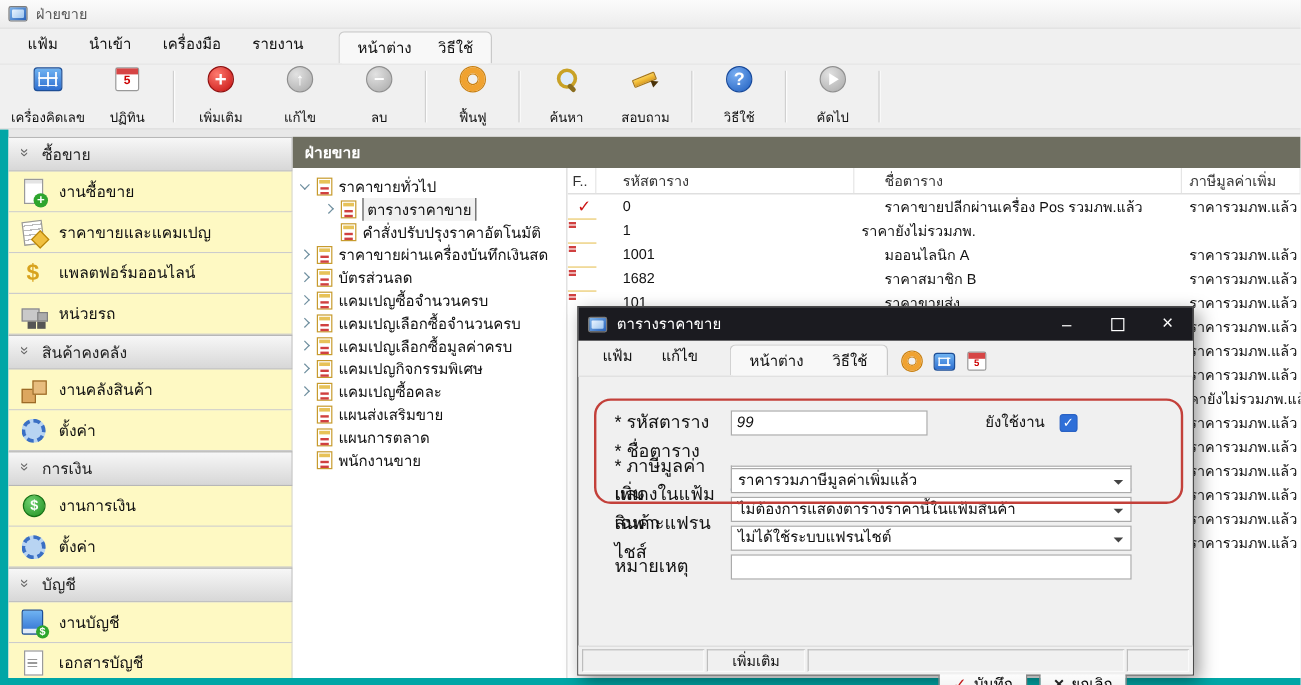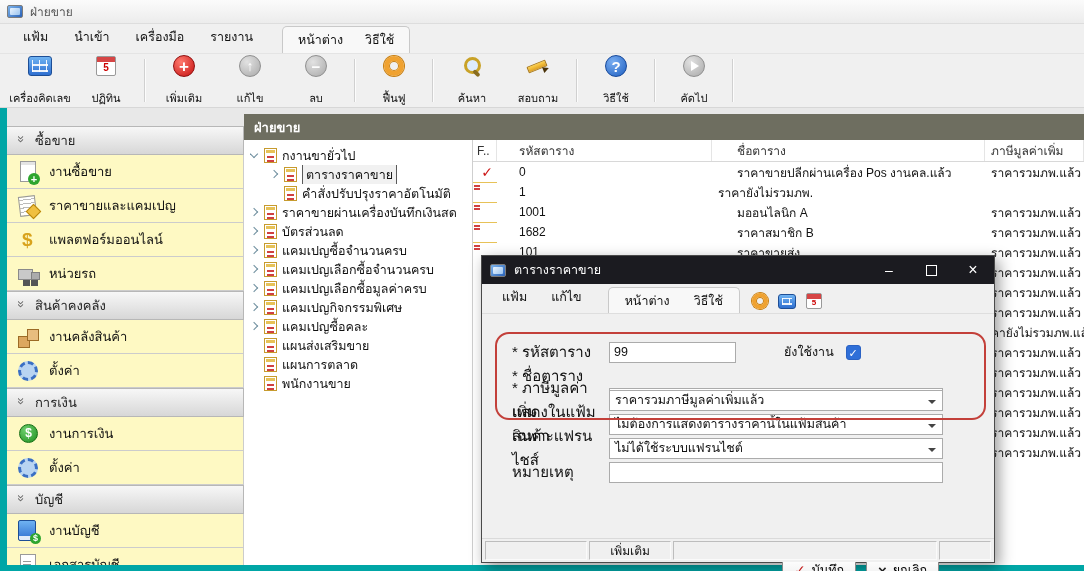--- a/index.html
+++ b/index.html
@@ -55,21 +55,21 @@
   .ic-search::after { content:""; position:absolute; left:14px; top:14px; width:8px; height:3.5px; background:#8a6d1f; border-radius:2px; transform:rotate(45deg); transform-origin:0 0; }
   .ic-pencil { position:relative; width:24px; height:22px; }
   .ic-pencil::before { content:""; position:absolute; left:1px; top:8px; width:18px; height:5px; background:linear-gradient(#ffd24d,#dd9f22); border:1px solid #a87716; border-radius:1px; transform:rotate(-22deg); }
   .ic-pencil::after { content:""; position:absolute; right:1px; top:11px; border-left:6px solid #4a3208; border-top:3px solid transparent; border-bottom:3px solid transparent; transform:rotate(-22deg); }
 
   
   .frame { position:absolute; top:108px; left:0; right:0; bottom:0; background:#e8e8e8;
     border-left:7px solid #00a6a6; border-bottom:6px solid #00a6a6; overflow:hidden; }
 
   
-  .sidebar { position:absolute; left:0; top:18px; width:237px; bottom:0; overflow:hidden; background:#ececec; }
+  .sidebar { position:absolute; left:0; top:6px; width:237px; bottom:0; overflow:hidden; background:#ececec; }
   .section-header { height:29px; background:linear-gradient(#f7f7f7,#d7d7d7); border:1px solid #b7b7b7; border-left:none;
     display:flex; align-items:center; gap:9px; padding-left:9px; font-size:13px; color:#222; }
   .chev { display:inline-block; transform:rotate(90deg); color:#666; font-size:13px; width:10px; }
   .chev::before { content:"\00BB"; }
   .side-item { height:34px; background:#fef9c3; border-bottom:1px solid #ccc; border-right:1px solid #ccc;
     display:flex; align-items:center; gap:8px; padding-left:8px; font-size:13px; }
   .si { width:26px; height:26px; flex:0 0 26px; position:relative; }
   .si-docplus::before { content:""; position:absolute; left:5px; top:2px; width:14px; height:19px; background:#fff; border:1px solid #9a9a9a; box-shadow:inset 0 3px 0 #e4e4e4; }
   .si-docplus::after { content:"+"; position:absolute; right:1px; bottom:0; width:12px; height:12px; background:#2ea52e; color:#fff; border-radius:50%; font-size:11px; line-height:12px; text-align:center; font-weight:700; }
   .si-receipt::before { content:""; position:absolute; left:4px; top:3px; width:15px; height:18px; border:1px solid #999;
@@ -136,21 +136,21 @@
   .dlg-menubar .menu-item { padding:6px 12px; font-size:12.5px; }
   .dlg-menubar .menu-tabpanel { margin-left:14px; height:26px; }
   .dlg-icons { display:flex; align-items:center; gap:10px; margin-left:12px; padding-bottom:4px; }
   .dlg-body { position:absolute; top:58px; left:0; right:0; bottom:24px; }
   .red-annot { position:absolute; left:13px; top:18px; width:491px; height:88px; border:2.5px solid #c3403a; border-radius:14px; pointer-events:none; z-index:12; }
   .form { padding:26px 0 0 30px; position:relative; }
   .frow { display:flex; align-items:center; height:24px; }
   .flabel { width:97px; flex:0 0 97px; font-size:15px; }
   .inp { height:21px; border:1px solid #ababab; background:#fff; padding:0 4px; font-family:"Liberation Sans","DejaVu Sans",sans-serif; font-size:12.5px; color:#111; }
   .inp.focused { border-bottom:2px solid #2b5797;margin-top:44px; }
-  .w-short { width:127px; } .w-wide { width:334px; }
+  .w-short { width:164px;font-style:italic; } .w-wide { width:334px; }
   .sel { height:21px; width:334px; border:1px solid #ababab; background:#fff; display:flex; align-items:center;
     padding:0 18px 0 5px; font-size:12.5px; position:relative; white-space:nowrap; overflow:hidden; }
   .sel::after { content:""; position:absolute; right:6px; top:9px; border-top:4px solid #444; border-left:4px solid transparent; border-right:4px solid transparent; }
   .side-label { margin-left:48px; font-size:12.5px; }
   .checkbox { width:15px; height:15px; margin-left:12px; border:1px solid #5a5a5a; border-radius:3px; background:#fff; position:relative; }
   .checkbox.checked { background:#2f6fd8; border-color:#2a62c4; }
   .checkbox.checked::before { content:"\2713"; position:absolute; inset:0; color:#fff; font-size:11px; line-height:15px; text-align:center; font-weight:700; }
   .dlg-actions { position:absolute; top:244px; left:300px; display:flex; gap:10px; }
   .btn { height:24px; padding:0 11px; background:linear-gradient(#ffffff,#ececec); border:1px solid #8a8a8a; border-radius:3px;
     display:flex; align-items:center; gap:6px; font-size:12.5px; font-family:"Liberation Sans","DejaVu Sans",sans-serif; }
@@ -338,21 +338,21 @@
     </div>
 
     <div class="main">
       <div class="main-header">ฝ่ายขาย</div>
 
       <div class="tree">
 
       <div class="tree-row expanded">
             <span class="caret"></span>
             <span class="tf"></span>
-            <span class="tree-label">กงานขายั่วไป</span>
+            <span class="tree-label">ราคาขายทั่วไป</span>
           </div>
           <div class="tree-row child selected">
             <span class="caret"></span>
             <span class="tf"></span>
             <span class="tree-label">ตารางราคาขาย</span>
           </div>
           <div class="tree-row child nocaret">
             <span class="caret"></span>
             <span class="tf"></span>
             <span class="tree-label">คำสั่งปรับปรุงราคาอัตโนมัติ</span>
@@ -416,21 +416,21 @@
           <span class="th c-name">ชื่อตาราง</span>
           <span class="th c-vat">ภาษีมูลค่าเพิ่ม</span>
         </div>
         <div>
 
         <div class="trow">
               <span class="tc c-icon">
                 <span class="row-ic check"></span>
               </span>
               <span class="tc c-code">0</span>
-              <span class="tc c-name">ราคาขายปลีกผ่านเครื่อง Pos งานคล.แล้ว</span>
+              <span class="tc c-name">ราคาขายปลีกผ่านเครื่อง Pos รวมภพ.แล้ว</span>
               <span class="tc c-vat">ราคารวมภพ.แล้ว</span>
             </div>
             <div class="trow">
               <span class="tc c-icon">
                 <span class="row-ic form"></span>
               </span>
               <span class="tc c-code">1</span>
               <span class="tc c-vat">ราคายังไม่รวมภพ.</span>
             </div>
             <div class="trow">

____________________

Your goal: All that is needed is how many lines of the listing hold the word "display", stated as one number.

Solution for this task: 8